“Correctness and Optimality for Control Systems” – C. Belta (Boston University)

  • 2019-06-27

In control theory, complicated dynamics such as systems of (nonlinear) differential equations are mostly controlled to achieve stability.

In formal synthesis, simple systems such as finite state transition graphs modeling computer programs or digital circuits are controlled from specifications such as safety, liveness, or richer requirements expressed as formulas of temporal logics. With the development and integration of cyber-physical and safety-critical systems, there is an increasing need for computational tools for controlling complex systems from rich, temporal logic specifications.

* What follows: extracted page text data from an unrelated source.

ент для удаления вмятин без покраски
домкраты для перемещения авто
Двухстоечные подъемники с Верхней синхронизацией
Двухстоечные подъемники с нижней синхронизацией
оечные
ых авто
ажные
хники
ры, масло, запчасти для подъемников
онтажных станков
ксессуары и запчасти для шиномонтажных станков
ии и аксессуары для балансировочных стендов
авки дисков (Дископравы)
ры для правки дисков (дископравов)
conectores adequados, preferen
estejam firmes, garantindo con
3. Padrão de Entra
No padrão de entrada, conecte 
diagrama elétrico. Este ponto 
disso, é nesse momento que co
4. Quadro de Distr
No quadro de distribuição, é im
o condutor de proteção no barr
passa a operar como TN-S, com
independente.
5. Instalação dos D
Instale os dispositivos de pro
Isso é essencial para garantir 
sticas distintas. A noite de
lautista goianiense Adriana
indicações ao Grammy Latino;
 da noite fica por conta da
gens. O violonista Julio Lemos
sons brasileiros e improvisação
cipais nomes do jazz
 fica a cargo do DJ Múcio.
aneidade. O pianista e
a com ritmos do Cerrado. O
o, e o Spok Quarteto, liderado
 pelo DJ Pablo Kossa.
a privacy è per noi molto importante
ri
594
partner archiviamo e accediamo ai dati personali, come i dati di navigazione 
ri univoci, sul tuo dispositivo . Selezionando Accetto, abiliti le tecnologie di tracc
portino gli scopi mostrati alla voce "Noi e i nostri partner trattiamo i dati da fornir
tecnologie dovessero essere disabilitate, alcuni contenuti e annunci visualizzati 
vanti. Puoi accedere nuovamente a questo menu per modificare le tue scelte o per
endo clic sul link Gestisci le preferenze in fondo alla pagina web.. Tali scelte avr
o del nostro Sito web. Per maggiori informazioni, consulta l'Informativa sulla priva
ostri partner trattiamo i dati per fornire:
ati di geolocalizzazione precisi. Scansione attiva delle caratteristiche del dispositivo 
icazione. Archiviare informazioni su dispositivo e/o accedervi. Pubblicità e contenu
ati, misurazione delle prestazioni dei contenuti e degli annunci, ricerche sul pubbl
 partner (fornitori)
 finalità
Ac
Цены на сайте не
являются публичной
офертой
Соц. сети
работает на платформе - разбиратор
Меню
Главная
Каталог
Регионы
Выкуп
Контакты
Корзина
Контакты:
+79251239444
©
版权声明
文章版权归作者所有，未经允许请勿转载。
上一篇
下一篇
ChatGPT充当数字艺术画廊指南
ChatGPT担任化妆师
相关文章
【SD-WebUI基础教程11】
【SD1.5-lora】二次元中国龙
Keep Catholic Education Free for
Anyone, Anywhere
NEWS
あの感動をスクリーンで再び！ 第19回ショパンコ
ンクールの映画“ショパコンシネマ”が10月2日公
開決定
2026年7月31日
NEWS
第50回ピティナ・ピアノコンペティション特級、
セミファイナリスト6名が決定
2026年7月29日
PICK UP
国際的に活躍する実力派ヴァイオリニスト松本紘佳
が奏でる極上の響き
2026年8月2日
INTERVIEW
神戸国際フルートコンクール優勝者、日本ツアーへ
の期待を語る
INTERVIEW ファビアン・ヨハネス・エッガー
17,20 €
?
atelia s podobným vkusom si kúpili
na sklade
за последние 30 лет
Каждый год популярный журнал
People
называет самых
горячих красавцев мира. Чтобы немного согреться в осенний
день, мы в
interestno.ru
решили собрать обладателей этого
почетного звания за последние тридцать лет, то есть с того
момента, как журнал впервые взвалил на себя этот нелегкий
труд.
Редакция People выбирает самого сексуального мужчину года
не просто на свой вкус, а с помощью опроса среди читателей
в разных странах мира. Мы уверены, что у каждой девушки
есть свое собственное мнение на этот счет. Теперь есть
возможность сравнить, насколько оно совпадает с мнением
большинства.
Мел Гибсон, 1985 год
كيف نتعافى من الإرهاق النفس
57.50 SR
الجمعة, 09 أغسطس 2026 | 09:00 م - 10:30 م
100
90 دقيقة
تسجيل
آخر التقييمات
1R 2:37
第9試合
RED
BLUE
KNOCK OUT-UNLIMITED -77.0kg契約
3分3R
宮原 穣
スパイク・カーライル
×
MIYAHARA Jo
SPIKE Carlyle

In this talk, I will introduce some recent results on the connection between optimal control and formal synthesis. Specifically, I will focus on the following problem: given a cost and a correctness temporal logic specification for a dynamical system, generate an optimal control strategy that satisfies the specification. I will first talk about automata-based methods, in which the dynamics of the system are mapped to a finite abstraction that is then controlled using an automaton corresponding to the specification. I will then focus on optimization-based methods, which rely on mapping the specification and the dynamics to constraints of an optimization problem. I will illustrate the usefulness of these approaches with examples from robotics and traffic control.

About Calin Belta

Calin Belta is a Professor in the Department of Mechanical Engineering at Boston University, where he holds the Tegan Family Distinguished Faculty Fellowship. He is the Director of the BU Robotics Lab and of the Center for Autonomous and Robotic Systems (CARS) and is also affiliated with the Department of Electrical and Computer Engineering and the Division of Systems Engineering at Boston University. His research focuses on dynamics and control theory, with particular emphasis on hybrid and cyber-physical systems, formal synthesis and verification, and robotics. He received the Air Force Office of Scientific Research Young Investigator Award and the National Science Foundation CAREER Award. He is a distinguished lecturer of the IEEE Control System Society and an IEEE Fellow.